2. The engineered bacteria according to claim 1, characterized in that, The santalene synthase is derived from yellow peel, the cytochrome P450 is derived from sandalwood, and the cytochrome P450 reductase is derived from sandalwood.
3. The engineered bacteria according to claim 1, characterized in that, ERG9 is suppressed by replacing its promoter with P. HXT1 .
4. The use of the engineered Saccharomyces cerevisiae as described in any one of claims 1-3 for the preparation of santalene and santalol.
5. A method for constructing the engineered Saccharomyces cerevisiae as described in claim 1, the method comprising: Using auxotrophic brewer's yeast as chassis cells, with P HXT1 The ERG9 promoter was replaced, and a yeast strain containing the overexpressed gene was constructed using gene editing technology; then, the target gene was knocked out using gene editing technology.
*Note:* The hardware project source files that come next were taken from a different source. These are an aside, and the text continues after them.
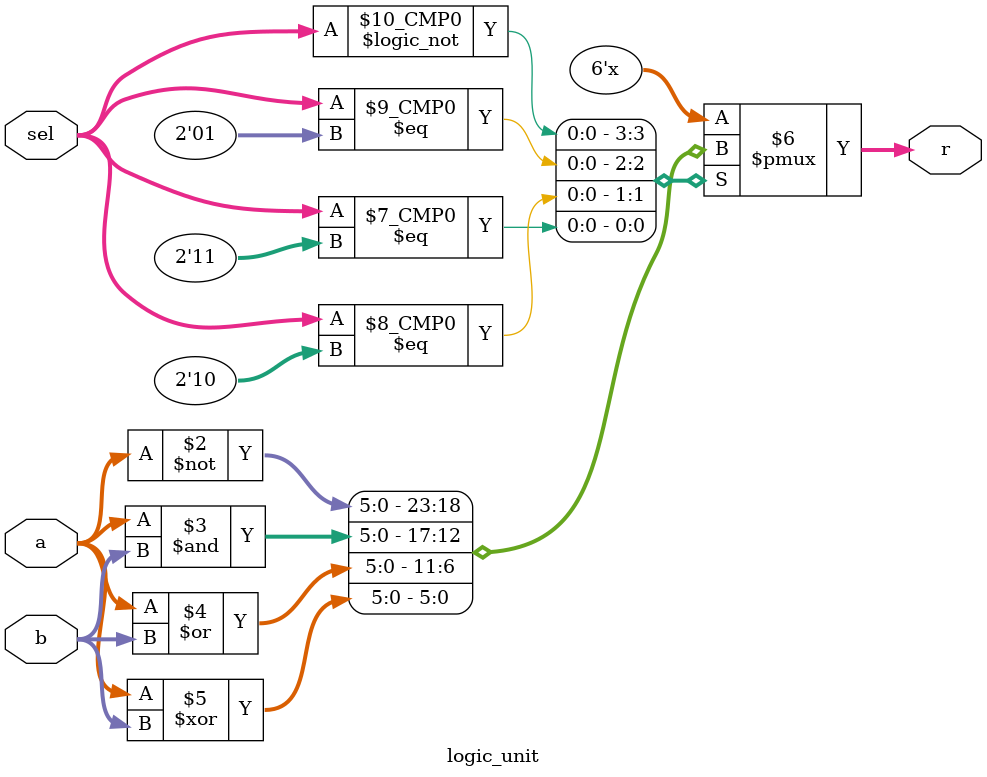
<source format=sv>
`timescale 1ns/1ps


module logic_unit(
    input   logic   [1:0]   sel,   
    input   logic   [5:0]   a,     
    input   logic   [5:0]   b,     
    output  logic   [5:0]   r      
);

    always_comb begin
        case (sel)
            2'b00: r = ~a;     // Bitwise NOT
            2'b01: r = a & b;  // Bitwise AND
            2'b10: r = a | b;  // Bitwise OR
            2'b11: r = a ^ b;  // Bitwise XOR
            default: r = 6'b000000; // Handle undefined cases
        endcase
    end
    
endmodule
</source>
6. The method according to claim 5, characterized in that, The method for constructing overexpression yeast is as follows: Twelve yeast endogenous genes, namely LYS21, ILV5, HSP104, TDH1, RPS10A, PET9, TDH2, SOD1, RPS25A, CYS3, TEF1, and TDH3, were selected as genes in the santalol synthesis pathway, namely ERG8, ERG10, ERG12, ERG13, ERG19, IDI1, tHMGR1, ERG20, two SaCPR2 genes, and Sansyn. F441V The endogenous target genes of the CYP736A167 gene were linked using the IGG6 element, and a peroxisome localization signal MDH3 was added to the first 7 genes of the santalol synthesis pathway. The target genes were then transferred into yeast using CRISPR gene editing technology.
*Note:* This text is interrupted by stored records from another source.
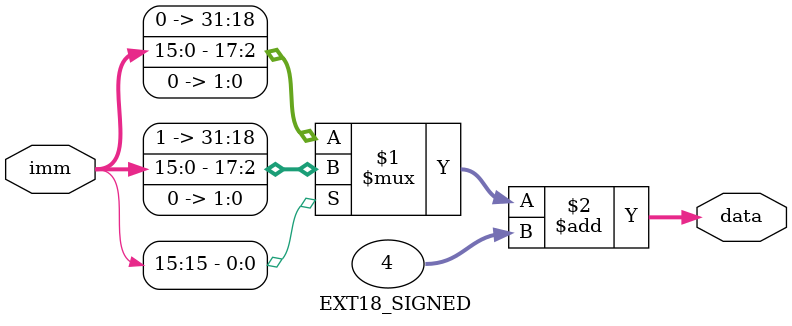
<source format=v>
`timescale 1ns / 1ps
module EXT18_SIGNED(
    input [15:0] imm,
    output [31:0] data
    );
assign data = (imm[15]? {14'b11111111111111,imm,2'b0}:{14'b0,imm,2'b0}) + 32'b00000100;//ÔÚPC+4»ù´¡ÉÏ½øÐÐÐÞ¸Ä£¡£¡£¡
endmodule

</source>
7. The method according to claim 5, characterized in that, The method for knocking out the target gene is: using Sansyn F441V The open reading frames (OPFs) of ATF1 and OYE2 were replaced with the open reading frames of the CYP736A167 gene; the open reading frames of ATF2 and OYE3 were replaced with the open reading frame of the CYP736A167 gene; and the CYP736A167 gene, SaCPR2 gene, and SanSyn gene were linked using IGG6. F441V Genes, with P TDH3 Using IGG6 as the promoter, a tricistronic expression cassette was constructed to replace the open reading frame of DPP1; the SaCPR2 gene and SanSyn were linked together. F441V Gene, CYP736A167 gene, with P FBA1 Using LPP1 as the promoter, a tricistronic expression cassette was constructed to replace the open reading frame of LPP1; the target gene was then transferred into yeast using CRISPR gene editing technology.
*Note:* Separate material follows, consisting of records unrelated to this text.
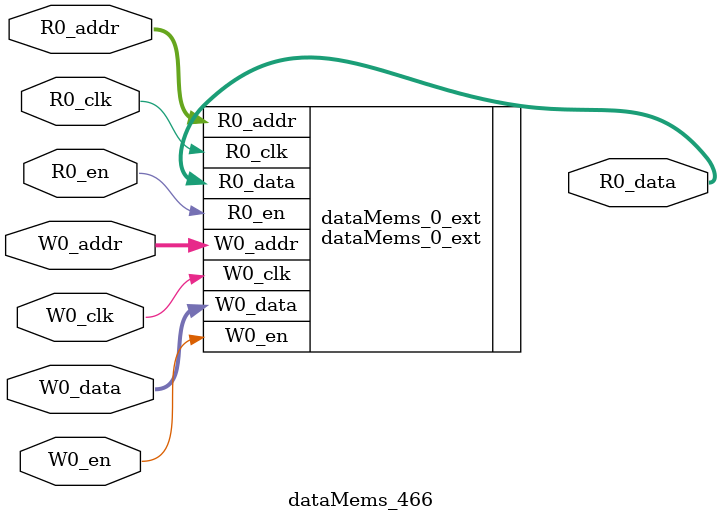
<source format=sv>
`ifndef RANDOMIZE
  `ifdef RANDOMIZE_REG_INIT
    `define RANDOMIZE
  `endif // RANDOMIZE_REG_INIT
`endif // not def RANDOMIZE
`ifndef RANDOMIZE
  `ifdef RANDOMIZE_MEM_INIT
    `define RANDOMIZE
  `endif // RANDOMIZE_MEM_INIT
`endif // not def RANDOMIZE

`ifndef RANDOM
  `define RANDOM $random
`endif // not def RANDOM

// Users can define 'PRINTF_COND' to add an extra gate to prints.
`ifndef PRINTF_COND_
  `ifdef PRINTF_COND
    `define PRINTF_COND_ (`PRINTF_COND)
  `else  // PRINTF_COND
    `define PRINTF_COND_ 1
  `endif // PRINTF_COND
`endif // not def PRINTF_COND_

// Users can define 'ASSERT_VERBOSE_COND' to add an extra gate to assert error printing.
`ifndef ASSERT_VERBOSE_COND_
  `ifdef ASSERT_VERBOSE_COND
    `define ASSERT_VERBOSE_COND_ (`ASSERT_VERBOSE_COND)
  `else  // ASSERT_VERBOSE_COND
    `define ASSERT_VERBOSE_COND_ 1
  `endif // ASSERT_VERBOSE_COND
`endif // not def ASSERT_VERBOSE_COND_

// Users can define 'STOP_COND' to add an extra gate to stop conditions.
`ifndef STOP_COND_
  `ifdef STOP_COND
    `define STOP_COND_ (`STOP_COND)
  `else  // STOP_COND
    `define STOP_COND_ 1
  `endif // STOP_COND
`endif // not def STOP_COND_

// Users can define INIT_RANDOM as general code that gets injected into the
// initializer block for modules with registers.
`ifndef INIT_RANDOM
  `define INIT_RANDOM
`endif // not def INIT_RANDOM

// If using random initialization, you can also define RANDOMIZE_DELAY to
// customize the delay used, otherwise 0.002 is used.
`ifndef RANDOMIZE_DELAY
  `define RANDOMIZE_DELAY 0.002
`endif // not def RANDOMIZE_DELAY

// Define INIT_RANDOM_PROLOG_ for use in our modules below.
`ifndef INIT_RANDOM_PROLOG_
  `ifdef RANDOMIZE
    `ifdef VERILATOR
      `define INIT_RANDOM_PROLOG_ `INIT_RANDOM
    `else  // VERILATOR
      `define INIT_RANDOM_PROLOG_ `INIT_RANDOM #`RANDOMIZE_DELAY begin end
    `endif // VERILATOR
  `else  // RANDOMIZE
    `define INIT_RANDOM_PROLOG_
  `endif // RANDOMIZE
`endif // not def INIT_RANDOM_PROLOG_

// Include register initializers in init blocks unless synthesis is set
`ifndef SYNTHESIS
  `ifndef ENABLE_INITIAL_REG_
    `define ENABLE_INITIAL_REG_
  `endif // not def ENABLE_INITIAL_REG_
`endif // not def SYNTHESIS

// Include rmemory initializers in init blocks unless synthesis is set
`ifndef SYNTHESIS
  `ifndef ENABLE_INITIAL_MEM_
    `define ENABLE_INITIAL_MEM_
  `endif // not def ENABLE_INITIAL_MEM_
`endif // not def SYNTHESIS

module dataMems_466(	// @[generators/ara/src/main/scala/UnsafeAXI4ToTL.scala:365:62]
  input  [4:0]  R0_addr,
  input         R0_en,
  input         R0_clk,
  output [66:0] R0_data,
  input  [4:0]  W0_addr,
  input         W0_en,
  input         W0_clk,
  input  [66:0] W0_data
);

  dataMems_0_ext dataMems_0_ext (	// @[generators/ara/src/main/scala/UnsafeAXI4ToTL.scala:365:62]
    .R0_addr (R0_addr),
    .R0_en   (R0_en),
    .R0_clk  (R0_clk),
    .R0_data (R0_data),
    .W0_addr (W0_addr),
    .W0_en   (W0_en),
    .W0_clk  (W0_clk),
    .W0_data (W0_data)
  );
endmodule


</source>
8. The method according to claim 6, characterized in that: The nucleotide sequences of the gRNA used in the gene editing technology are shown in Table 2, and the primer nucleotide sequences are shown in Table 3.
9. The method according to claim 7, characterized in that: The nucleotide sequences of the primers used in the gene editing technology are shown in Tables 4 and 5.
10. A method for preparing santalene and santalol, the method comprising fermenting with the strain described in any one of claims 1-3, collecting the fermentation product, and purifying the product after collection.